→ **Given passage**:

HOOK: set-os-env os ( value key -- )

HOOK: unset-os-env os ( key -- )

HOOK: (os-envs) os ( -- seq )

HOOK: (set-os-envs) os ( seq -- )

: os-envs ( -- assoc )
(os-envs) [ "=" split1 ] H{ } map>assoc ;

: set-os-envs ( assoc -- )
[ "=" swap 3append ] { } assoc>map (set-os-envs) ;

{
{ [ os unix? ] [ "environment.unix" require ] }
{ [ os winnt? ] [ "environment.winnt" require ] }
{ [ os wince? ] [ ] }
} cond

Unix environment variables, before and after

DEFINE_PRIMITIVE(os_env)
{
char *name = unbox_char_string();
char *value = getenv(name);
if(value == NULL)
dpush(F);
else
box_char_string(value);
}

DEFINE_PRIMITIVE(os_envs)
{
GROWABLE_ARRAY(result);
REGISTER_ROOT(result);
char **env = environ;

while(*env)
{
CELL string = tag_object(from_char_string(*env));
GROWABLE_ARRAY_ADD(result,string);
env++;
}

UNREGISTER_ROOT(result);
GROWABLE_ARRAY_TRIM(result);
dpush(result);
}

DEFINE_PRIMITIVE(set_os_env)
{
char *key = unbox_char_string();
REGISTER_C_STRING(key);
char *value = unbox_char_string();
UNREGISTER_C_STRING(key);
setenv(key, value, 1);
}

DEFINE_PRIMITIVE(unset_os_env)
{
char *key = unbox_char_string();
unsetenv(key);
}

DEFINE_PRIMITIVE(set_os_envs)
{
F_ARRAY *array = untag_array(dpop());
CELL size = array_capacity(array);

/* Memory leak */
char **env = calloc(size + 1,sizeof(CELL));

CELL i;
for(i = 0; i < size; i++)
{
F_STRING *string = untag_string(array_nth(array,i));
CELL length = to_fixnum(string->length);

char *chars = malloc(length + 1);
char_string_to_memory(string,chars);
chars[length] = '\0';
env[i] = chars;
}

environ = env;
}
Factor
USING: alien alien.c-types alien.strings alien.syntax kernel
layouts sequences system unix environment io.encodings.utf8
unix.utilities vocabs.loader combinators alien.accessors ;
IN: environment.unix

HOOK: environ os ( -- void* )

→ **Activity a**: In the environment code, which vocabulary is required when the operating system is Windows NT?

→ **Records provided**:
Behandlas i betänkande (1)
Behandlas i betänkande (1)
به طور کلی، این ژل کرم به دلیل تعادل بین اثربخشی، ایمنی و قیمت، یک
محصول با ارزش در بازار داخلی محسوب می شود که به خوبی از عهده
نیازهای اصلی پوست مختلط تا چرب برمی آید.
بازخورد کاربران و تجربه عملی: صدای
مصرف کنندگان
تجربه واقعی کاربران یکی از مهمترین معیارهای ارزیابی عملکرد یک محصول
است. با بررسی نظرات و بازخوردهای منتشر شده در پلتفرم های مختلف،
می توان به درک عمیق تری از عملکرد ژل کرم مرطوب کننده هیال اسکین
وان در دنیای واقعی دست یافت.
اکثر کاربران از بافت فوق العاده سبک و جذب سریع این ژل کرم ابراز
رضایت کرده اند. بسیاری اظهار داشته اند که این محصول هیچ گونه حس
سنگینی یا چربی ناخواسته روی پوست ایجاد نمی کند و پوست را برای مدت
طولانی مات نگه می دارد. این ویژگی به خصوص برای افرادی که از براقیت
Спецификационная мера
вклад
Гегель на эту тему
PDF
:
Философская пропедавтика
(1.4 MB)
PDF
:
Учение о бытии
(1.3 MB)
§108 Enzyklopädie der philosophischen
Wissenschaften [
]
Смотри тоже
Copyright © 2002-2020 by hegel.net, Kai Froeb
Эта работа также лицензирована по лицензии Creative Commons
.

* * *

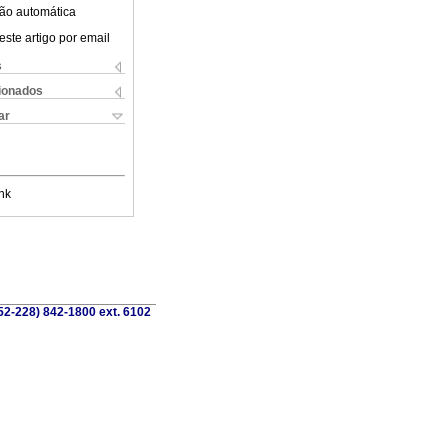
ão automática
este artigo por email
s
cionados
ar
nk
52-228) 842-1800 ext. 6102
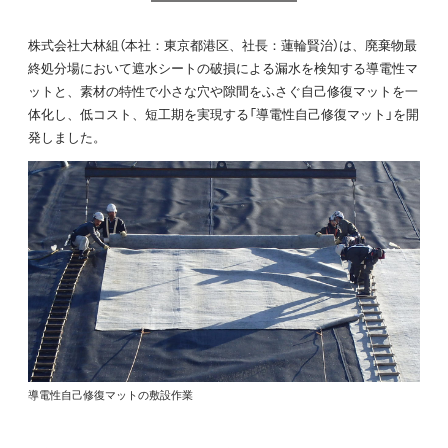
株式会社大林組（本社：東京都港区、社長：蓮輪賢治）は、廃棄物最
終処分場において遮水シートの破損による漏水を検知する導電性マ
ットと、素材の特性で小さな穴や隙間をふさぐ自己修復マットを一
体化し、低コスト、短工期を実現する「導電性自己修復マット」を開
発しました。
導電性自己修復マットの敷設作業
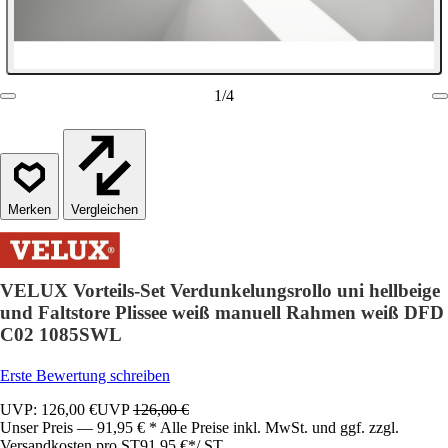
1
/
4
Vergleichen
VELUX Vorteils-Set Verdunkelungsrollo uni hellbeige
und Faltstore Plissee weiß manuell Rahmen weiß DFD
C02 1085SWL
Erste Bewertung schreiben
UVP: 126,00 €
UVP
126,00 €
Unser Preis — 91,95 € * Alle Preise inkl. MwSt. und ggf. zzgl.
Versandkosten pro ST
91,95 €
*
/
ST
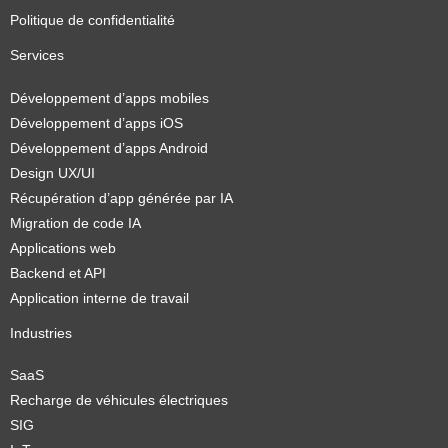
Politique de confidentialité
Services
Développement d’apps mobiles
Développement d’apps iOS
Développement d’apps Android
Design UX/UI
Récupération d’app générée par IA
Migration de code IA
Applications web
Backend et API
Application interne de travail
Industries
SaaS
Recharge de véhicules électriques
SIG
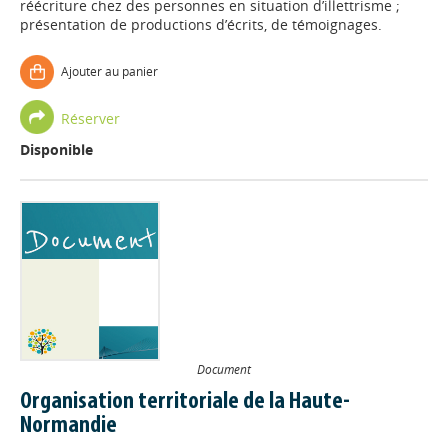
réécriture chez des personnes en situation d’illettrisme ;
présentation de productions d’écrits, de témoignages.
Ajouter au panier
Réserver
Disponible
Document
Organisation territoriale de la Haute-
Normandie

...

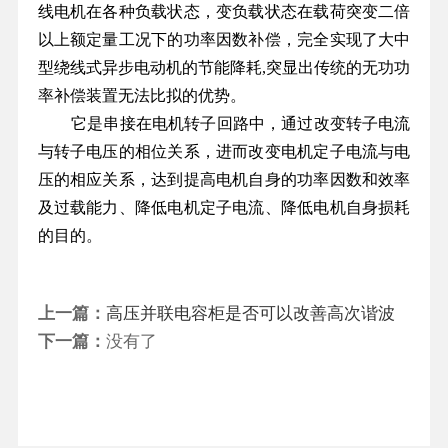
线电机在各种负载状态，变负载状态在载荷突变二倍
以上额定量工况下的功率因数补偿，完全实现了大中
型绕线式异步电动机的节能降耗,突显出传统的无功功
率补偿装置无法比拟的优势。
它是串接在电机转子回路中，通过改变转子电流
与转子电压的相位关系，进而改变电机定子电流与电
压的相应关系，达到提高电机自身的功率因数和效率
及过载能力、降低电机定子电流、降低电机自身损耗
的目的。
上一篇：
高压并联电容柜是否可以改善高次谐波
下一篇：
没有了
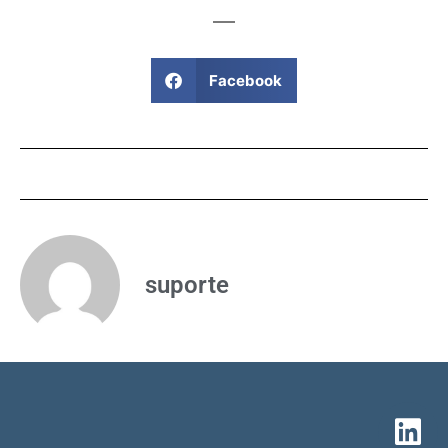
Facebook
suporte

→ **Activity b**: Update the listing lines starting at the line that has "株式会社大林組（本社：東京都港区、社長：蓮輪賢治）は、廃棄物最" and stopping after the line that has "導電性自己修復マットの敷設作業" so that "低価格" replaces "低コスト", with everything else left unchanged. Give only those lines.

→ **Solution a**: environment.winnt

→ **Solution b**:
株式会社大林組（本社：東京都港区、社長：蓮輪賢治）は、廃棄物最
終処分場において遮水シートの破損による漏水を検知する導電性マ
ットと、素材の特性で小さな穴や隙間をふさぐ自己修復マットを一
体化し、低価格、短工期を実現する「導電性自己修復マット」を開
発しました。
導電性自己修復マットの敷設作業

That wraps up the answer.